In your reply, repeat the full listing exactly and leave each picture out.
# # # # #
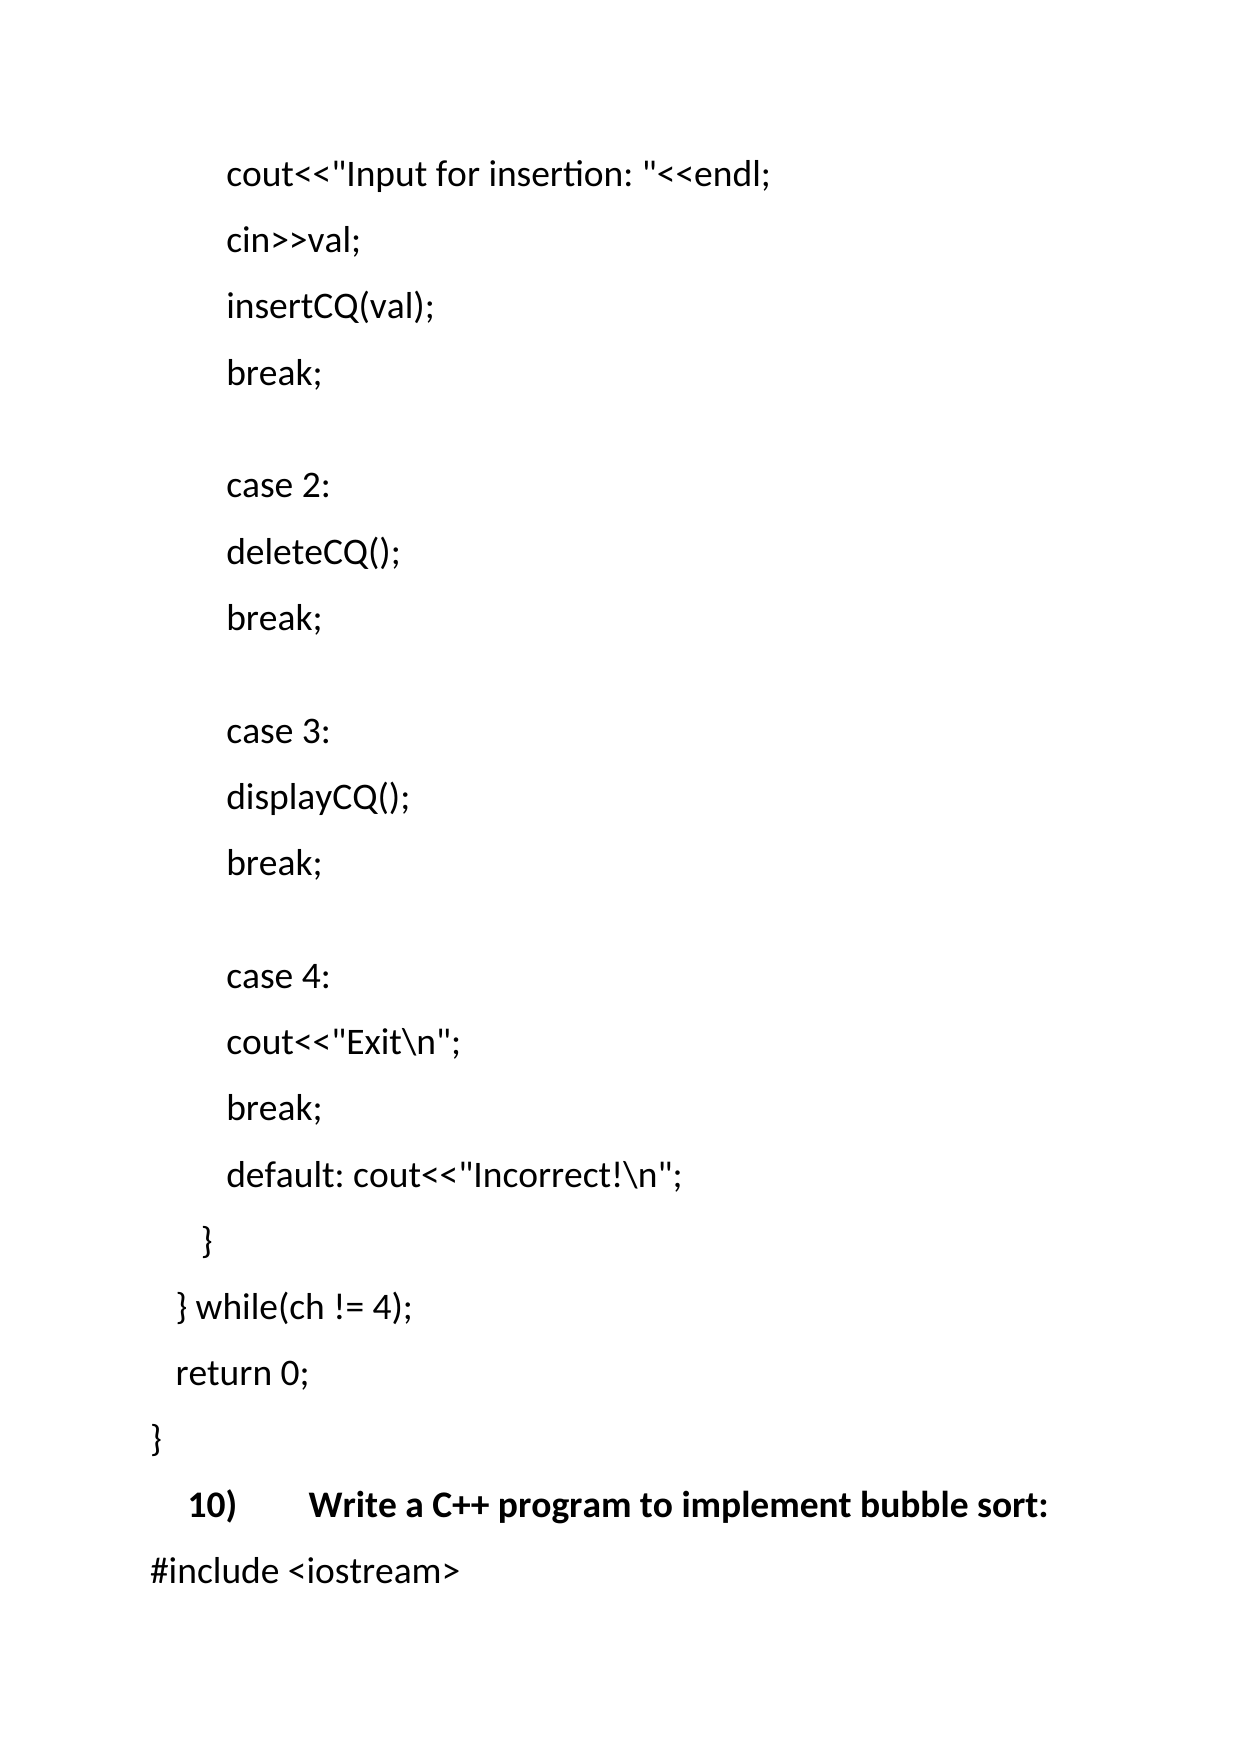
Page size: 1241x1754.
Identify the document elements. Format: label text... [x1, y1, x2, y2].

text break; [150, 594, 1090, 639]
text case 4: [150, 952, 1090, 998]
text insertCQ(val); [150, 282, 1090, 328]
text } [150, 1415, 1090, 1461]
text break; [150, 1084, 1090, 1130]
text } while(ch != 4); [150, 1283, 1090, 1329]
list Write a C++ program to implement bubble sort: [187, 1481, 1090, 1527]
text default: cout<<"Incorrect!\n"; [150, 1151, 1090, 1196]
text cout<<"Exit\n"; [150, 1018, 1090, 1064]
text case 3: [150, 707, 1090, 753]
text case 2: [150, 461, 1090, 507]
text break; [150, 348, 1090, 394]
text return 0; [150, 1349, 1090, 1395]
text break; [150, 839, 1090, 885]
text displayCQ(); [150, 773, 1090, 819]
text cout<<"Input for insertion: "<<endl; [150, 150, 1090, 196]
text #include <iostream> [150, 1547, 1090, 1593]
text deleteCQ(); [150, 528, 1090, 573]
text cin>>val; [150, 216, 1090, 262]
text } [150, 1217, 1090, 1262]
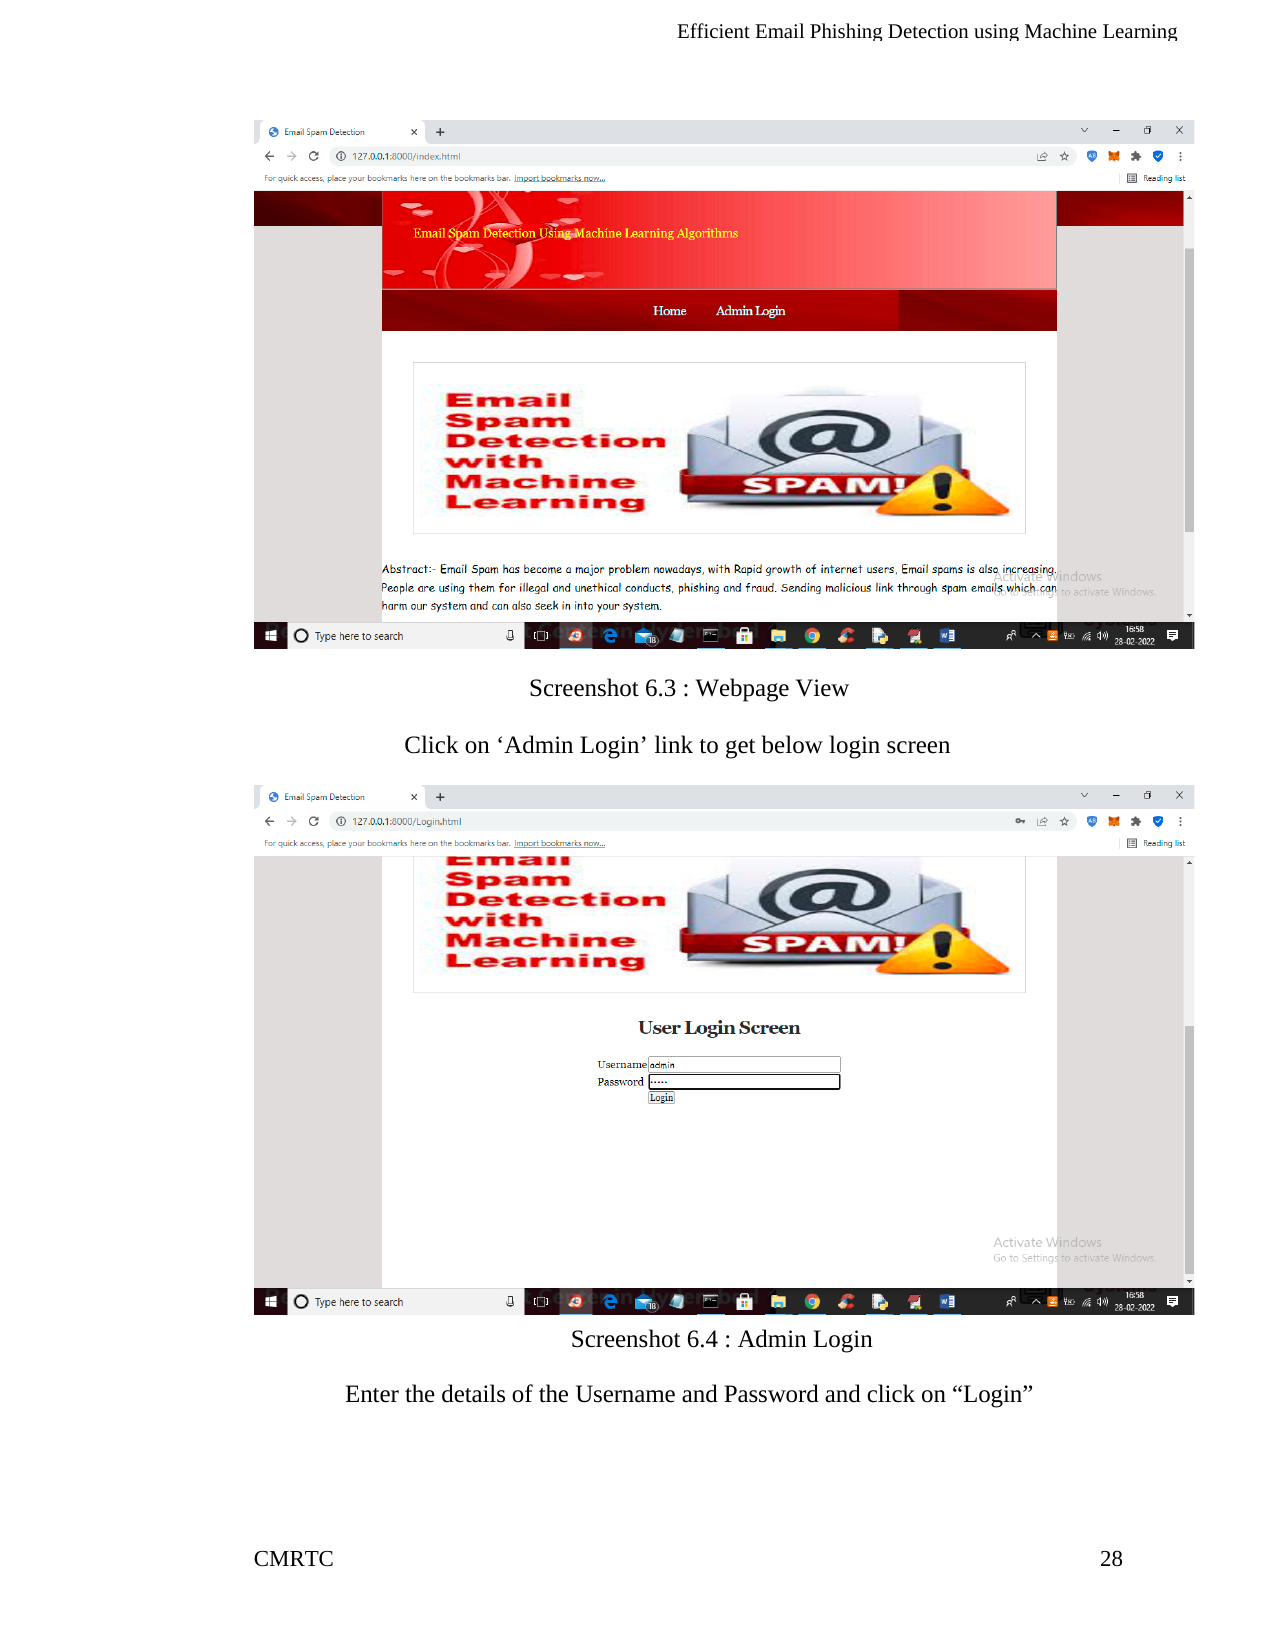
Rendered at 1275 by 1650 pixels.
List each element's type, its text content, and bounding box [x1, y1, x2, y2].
# # # # #
**Task output:**
Page size: 1241x1754.
Identify the document elements. Format: label text... [x1, y1, x2, y2].

text break; [150, 594, 1090, 639]
text case 4: [150, 952, 1090, 998]
text insertCQ(val); [150, 282, 1090, 328]
text } [150, 1415, 1090, 1461]
text break; [150, 1084, 1090, 1130]
text } while(ch != 4); [150, 1283, 1090, 1329]
list Write a C++ program to implement bubble sort: [187, 1481, 1090, 1527]
text default: cout<<"Incorrect!\n"; [150, 1151, 1090, 1196]
text cout<<"Exit\n"; [150, 1018, 1090, 1064]
text case 3: [150, 707, 1090, 753]
text case 2: [150, 461, 1090, 507]
text break; [150, 348, 1090, 394]
text return 0; [150, 1349, 1090, 1395]
text break; [150, 839, 1090, 885]
text displayCQ(); [150, 773, 1090, 819]
text cout<<"Input for insertion: "<<endl; [150, 150, 1090, 196]
text #include <iostream> [150, 1547, 1090, 1593]
text deleteCQ(); [150, 528, 1090, 573]
text cin>>val; [150, 216, 1090, 262]
text } [150, 1217, 1090, 1262]
Rendered at 1275 by 1650 pixels.
List each element's type, its text content, and bounding box [x1, y1, x2, y2].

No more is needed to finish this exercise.